Literature and Ethics


Literature and Ethics covers a wide gamut of literary periods and genres, including essays on Victorian literature and modernism, as well as several studies on narrative, but the central ethos emerges from considerations of issues of responsibility and irresponsibility as they find expression in literary study, and in ethics. Essays by J. Hillis Miller and Eugene O’Brien among others, for example, explore the deeply felt inheritance of Derrida, while several essays––including those by Shirley Chew and Suzie Gibson––interpret the question of responsibility via a close exploration of contemporary novels. Several other essays offer careful analyses of the intersection between formal matters and authorial responsibility, or lack thereof, while others probe the state of the discipline of literary studies itself. Despite a diversity of approaches and objectives, many of the essays in one way or another express an anxiety about the continued viability of general theories of ethics and responsibility in an age almost universally given over to the rejection of universal principles.
Students and academics who are interested in literary theory, ethics, narrative form, and issues of authorial responsibility, and how such matters inform the reading of literary texts, will find that this collection offers a wide array of approaches and viewpoints by major figures from the relevant sub-disciplines in literary studies. The collection offers much-timely critical observation on a variety of contemporary authors but also provides critically adventurous commentaries on Victorian literature, and on Indian, African, Irish, and Australian literature. The volume assembles a collection of essays that would illustrate the great diversity of methods by which considerations of responsibility can and do offer insight into a range of literary texts, and theoretical discourses, while also making a contribution to the philosophical question of responsibility (and irresponsibility) in the contemporary world.

────────────────────

● **Task item**
Translate this sentence from the description of Literature and Ethics into Spanish: "Several other essays offer careful analyses of the intersection between formal matters and authorial responsibility, or lack thereof, while others probe the state of the discipline of literary studies itself."

● **Data segment**

────────────────────

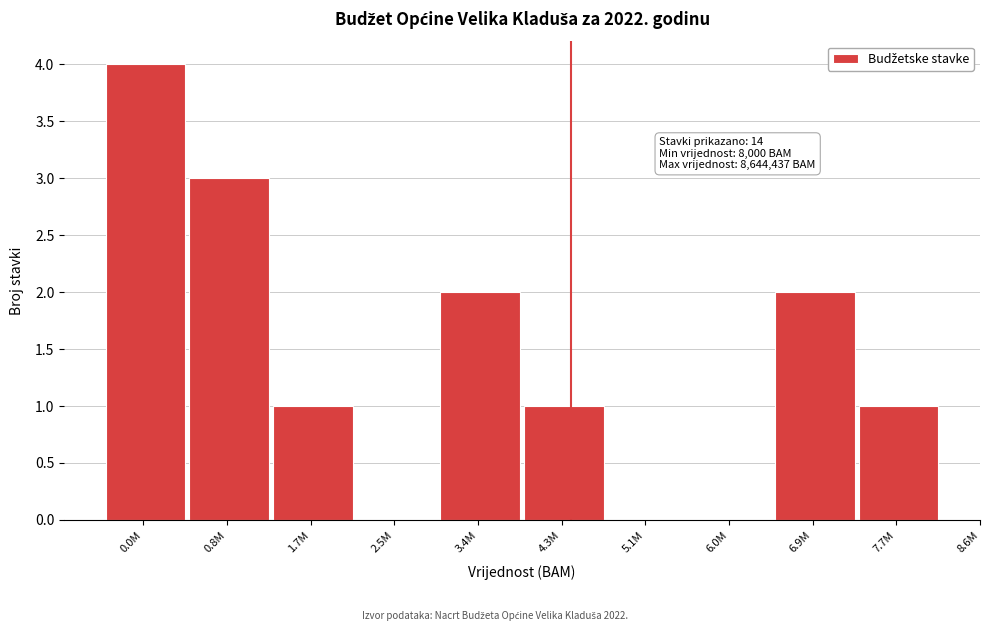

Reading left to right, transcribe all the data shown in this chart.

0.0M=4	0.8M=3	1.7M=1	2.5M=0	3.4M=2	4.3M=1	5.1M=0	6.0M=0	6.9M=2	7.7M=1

────────────────────

● **Response for this exercise**
Otros varios ensayos ofrecen análisis minuciosos de la intersección entre las cuestiones formales y la responsabilidad autoral, o la falta de ella, mientras que otros indagan en el estado de la propia disciplina de los estudios literarios.